Letícia Graça: O estudo é uma agenda puxada pela CEPAL Brasil, conectada à CEPAL América Latina, e pela FES Brasil. Eles já vêm desenvolvendo a questão de usar a teoria do big push há um tempo, mas foi a primeira vez que eles quiseram expandir para a dimensão de gênero. Então foi uma consultoria pensada já dentro da pandemia, mas muito no começo; então, se pensou que o final do estudo, por exemplo, o relatório final poderia ser feito presencialmente, que as etapas das oficinas também, e não foi. Primeiro de tudo: foi muito interessante que ao longo do desenvolvimento do estudo, a equipe de consultoras – que sou eu, a Margarita Olivera, a Maria Cecília Lustosa e a Maria Gabriela Podcameni, a gente ia se deparando, principalmente na discussão da lente feminista, com muitas questões que estávamos vivendo naquele momento. Então, a pandemia sempre esteve como pano de fundo, tanto pela nossa experiência pessoal, do que estávamos vivendo, como também por entender que a pandemia não trouxe novos problemas para a vida das mulheres, ela na verdade escancarou e intensificou, de uma forma absurda, as brechas estruturais de gênero que já existiam.

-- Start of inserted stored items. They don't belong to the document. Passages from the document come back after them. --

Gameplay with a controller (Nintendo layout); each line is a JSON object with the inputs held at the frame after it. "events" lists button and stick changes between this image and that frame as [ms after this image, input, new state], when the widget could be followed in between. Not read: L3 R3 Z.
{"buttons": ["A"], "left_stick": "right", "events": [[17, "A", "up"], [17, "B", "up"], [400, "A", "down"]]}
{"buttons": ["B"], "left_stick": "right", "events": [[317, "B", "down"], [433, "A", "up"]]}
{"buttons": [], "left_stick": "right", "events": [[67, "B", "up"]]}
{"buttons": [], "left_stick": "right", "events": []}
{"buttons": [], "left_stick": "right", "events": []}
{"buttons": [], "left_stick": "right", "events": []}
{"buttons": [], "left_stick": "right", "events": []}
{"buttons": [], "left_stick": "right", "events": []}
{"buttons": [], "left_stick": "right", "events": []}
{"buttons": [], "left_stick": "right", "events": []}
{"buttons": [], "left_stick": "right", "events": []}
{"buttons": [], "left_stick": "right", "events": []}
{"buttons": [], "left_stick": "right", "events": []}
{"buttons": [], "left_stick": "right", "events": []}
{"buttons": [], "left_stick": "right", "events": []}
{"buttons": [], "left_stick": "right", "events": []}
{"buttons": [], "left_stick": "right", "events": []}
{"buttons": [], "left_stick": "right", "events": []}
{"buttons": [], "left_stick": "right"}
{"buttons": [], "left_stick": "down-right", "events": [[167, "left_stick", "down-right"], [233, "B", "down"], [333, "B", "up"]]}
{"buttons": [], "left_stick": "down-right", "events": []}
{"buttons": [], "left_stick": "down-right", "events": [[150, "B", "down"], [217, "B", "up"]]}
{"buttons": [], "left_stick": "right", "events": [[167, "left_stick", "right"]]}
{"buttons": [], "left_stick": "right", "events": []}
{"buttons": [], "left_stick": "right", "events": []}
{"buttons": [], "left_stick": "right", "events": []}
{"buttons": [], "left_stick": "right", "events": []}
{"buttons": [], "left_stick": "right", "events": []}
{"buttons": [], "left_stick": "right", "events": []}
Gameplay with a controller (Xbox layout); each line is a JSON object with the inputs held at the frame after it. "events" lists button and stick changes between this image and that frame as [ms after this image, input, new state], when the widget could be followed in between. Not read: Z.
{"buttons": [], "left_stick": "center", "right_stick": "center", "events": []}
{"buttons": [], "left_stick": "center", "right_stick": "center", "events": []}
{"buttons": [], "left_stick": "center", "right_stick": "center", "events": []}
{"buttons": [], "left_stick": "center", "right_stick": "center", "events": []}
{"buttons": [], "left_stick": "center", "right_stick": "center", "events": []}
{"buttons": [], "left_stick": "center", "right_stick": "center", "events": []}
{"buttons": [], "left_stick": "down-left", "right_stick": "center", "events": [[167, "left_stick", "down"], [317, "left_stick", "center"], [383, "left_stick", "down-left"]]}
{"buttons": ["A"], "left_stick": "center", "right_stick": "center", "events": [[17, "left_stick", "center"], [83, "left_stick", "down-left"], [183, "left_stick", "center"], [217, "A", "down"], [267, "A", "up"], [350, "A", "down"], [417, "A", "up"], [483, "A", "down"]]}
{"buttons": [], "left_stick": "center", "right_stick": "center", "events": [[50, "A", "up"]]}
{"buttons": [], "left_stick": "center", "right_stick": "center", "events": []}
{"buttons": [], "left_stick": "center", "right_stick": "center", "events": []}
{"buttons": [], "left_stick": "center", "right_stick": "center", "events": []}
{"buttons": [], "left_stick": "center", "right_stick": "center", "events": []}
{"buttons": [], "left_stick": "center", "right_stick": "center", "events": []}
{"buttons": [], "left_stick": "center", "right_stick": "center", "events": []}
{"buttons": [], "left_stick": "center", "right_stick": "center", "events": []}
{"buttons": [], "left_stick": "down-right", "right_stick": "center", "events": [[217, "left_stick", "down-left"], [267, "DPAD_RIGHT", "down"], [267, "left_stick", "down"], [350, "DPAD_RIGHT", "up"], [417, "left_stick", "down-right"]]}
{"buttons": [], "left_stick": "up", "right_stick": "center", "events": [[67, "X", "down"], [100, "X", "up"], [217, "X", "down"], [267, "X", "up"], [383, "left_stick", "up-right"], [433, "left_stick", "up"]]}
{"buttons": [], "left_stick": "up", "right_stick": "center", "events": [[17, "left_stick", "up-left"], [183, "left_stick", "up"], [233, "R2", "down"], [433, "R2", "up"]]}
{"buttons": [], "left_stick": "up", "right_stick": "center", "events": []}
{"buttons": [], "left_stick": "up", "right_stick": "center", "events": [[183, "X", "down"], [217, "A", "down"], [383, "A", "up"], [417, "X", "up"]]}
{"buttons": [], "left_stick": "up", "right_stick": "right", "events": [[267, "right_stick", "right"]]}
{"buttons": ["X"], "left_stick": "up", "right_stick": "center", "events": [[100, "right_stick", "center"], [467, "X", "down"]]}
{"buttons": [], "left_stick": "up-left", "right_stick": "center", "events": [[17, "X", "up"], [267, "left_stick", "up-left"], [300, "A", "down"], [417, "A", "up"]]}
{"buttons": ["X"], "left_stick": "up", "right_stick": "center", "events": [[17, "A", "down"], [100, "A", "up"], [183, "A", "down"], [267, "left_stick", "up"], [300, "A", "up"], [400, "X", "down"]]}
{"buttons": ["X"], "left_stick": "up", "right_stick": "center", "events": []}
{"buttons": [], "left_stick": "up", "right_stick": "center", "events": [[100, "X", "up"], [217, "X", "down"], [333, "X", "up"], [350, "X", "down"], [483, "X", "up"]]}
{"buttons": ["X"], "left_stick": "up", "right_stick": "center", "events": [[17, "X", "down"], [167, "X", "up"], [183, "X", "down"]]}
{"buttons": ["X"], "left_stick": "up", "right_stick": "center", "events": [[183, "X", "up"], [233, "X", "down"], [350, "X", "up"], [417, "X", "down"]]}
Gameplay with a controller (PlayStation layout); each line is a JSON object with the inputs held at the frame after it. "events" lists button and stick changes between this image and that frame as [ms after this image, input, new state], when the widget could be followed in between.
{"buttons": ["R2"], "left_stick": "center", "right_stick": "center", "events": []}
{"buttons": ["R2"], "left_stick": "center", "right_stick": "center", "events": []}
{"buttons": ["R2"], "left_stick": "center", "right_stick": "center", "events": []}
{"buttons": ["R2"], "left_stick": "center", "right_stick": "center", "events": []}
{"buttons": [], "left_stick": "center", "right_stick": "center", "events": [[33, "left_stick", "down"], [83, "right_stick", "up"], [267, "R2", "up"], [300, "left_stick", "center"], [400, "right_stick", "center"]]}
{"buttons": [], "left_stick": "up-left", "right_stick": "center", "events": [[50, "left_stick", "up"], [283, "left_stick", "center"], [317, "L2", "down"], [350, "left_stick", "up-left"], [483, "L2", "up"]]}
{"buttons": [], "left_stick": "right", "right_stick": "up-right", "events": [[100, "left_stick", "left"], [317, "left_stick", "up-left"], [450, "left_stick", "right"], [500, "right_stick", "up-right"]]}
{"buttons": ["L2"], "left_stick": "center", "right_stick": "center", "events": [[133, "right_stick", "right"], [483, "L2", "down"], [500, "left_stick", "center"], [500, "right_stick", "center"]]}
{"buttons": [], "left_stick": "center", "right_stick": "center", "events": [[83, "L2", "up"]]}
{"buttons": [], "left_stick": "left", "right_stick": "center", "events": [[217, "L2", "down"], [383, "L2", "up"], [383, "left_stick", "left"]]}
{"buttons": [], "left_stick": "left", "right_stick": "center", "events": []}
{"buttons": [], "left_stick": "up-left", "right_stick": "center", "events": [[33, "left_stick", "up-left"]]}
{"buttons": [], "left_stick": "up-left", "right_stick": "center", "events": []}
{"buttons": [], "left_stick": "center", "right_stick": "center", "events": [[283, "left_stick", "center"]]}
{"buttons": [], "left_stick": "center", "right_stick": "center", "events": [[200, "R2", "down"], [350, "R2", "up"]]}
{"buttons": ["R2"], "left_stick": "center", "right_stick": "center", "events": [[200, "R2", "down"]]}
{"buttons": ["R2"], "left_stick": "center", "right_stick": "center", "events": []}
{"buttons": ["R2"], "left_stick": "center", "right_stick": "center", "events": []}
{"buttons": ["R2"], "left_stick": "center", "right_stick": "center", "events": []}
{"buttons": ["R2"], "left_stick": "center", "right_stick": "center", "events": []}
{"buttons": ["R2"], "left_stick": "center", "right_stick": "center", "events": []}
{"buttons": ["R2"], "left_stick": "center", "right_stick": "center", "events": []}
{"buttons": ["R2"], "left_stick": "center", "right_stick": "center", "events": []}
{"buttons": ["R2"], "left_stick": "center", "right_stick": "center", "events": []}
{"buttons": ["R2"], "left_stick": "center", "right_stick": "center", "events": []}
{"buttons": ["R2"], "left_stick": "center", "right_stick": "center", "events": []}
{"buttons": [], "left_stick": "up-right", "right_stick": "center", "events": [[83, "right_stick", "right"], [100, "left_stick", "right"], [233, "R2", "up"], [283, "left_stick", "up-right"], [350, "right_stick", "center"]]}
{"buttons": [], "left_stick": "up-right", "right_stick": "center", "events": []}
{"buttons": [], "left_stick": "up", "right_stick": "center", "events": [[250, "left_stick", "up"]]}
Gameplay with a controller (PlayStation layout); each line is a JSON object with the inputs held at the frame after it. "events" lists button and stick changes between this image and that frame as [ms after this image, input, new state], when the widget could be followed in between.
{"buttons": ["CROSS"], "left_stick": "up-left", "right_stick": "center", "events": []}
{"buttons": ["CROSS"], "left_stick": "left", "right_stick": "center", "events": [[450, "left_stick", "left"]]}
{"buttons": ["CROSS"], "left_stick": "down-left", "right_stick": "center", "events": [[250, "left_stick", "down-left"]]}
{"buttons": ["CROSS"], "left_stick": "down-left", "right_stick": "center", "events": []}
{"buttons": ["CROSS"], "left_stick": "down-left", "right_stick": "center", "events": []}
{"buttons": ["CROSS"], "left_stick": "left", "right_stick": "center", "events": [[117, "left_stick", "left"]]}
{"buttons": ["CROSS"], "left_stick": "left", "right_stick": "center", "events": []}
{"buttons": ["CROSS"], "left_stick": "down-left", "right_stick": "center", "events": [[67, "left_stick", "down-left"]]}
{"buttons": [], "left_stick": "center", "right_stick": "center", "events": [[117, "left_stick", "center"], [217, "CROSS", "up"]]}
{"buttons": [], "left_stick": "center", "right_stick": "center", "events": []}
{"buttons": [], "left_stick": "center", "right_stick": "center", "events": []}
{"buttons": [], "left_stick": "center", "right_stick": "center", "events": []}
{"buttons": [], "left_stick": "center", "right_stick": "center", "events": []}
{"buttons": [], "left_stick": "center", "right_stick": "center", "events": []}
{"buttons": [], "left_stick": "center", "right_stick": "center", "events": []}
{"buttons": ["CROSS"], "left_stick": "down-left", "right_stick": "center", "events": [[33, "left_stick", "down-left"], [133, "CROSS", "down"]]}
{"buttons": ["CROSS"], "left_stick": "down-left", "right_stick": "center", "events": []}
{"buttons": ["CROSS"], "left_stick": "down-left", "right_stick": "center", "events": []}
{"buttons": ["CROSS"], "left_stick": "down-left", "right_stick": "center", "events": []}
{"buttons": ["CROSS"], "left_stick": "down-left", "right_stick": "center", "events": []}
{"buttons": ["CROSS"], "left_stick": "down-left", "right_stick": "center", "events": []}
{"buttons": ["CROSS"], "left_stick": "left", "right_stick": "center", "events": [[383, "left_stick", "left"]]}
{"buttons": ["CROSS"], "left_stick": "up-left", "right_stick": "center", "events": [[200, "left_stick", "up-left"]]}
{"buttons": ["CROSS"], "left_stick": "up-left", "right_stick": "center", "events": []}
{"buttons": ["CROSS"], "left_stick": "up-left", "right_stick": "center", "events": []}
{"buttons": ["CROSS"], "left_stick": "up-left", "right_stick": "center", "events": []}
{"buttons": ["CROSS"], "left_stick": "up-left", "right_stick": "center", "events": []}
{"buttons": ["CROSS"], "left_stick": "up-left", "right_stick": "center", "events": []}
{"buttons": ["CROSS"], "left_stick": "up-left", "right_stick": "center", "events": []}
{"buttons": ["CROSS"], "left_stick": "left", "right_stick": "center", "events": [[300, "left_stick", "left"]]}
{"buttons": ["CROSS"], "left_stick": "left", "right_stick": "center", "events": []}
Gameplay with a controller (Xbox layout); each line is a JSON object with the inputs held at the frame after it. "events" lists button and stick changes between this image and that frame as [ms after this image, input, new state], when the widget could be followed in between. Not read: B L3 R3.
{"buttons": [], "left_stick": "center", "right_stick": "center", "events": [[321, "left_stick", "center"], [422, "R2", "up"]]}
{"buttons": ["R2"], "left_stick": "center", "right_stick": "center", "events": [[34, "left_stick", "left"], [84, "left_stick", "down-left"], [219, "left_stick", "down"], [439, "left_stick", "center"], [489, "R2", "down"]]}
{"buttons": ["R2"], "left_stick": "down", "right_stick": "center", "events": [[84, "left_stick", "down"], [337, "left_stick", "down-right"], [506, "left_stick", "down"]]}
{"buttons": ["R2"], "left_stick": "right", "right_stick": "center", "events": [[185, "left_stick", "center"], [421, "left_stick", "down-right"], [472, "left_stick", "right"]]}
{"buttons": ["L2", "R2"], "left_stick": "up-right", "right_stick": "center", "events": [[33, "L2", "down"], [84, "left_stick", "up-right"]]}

Acho legal explicar que a teoria do big push para a sustentabilidade é um resgate da teoria estruturalista e desenvolvimentista cepalina que surgiu nos anos 1950. Em particular, o big push atual foca nos grandes investimentos, como elementos centrais para mudar as estruturas produtivas na América Latina, mas incluindo um olhar desde a sustentabilidade e agora também o gênero. Então, o estudo parte muito da necessidade de pensar quais são os investimentos que são necessários para que a gente possa pensar em sustentabilidade, de forma que contribua para a diminuição das opressões, diminuição das brechas socioeconômicas e também ambientais. O estudo partiu muito desse lugar. E é interessante falar aqui que, por ser desenvolvido dentro da pandemia, totalmente virtual, foi muito ruim porque a gente esperava ter um contato maior com algumas lideranças feministas, uma proximidade maior… Desenvolver um estudo que não fosse tão teórico, mas também teve esse lado de, por exemplo, na oficina (que foi um dos produtos da consultoria), a gente ter a presença de mulheres de todo o Brasil – que é uma coisa que a pandemia trouxe muito para a gente, de poder conectar pessoas que antes seria uma dificuldade para estar juntas. A oficina havia sido pensada para um número e aí depois que se percebeu que ia ter de ser virtual, ela se expandiu muito, e isso foi muito rico para o processo; porque a gente teve uma presença muito diversa da sociedade civil, que eu acho que foi o mais rico, mas também das instituições governamentais e do setor privado. Então, óbvio: a gente tem nossas limitações, enquanto pesquisadoras, mas o nosso lugar enquanto ativistas fez com que a gente pudesse incluir mais outras visões.
E, por último, foi um processo muito legal no acompanhamento que tivemos com a CEPAL da América Latina e ONU Mulheres, regional e local. Então, isso enriqueceu bastante, foram muitas trocas. A grande maioria dessas trocas por mulheres, vivendo aquelas questões que a pandemia trouxe e acirrou. E a oficina, essa que eu falei, foi um momento de troca muito rico, porque justamente por ter um olhar feminista muito claro, as mulheres se sentiram muito à vontade para contar experiências pessoais e sempre muito conectadas ao que a gente estava tentando trazer. Foi mais ou menos essa a construção.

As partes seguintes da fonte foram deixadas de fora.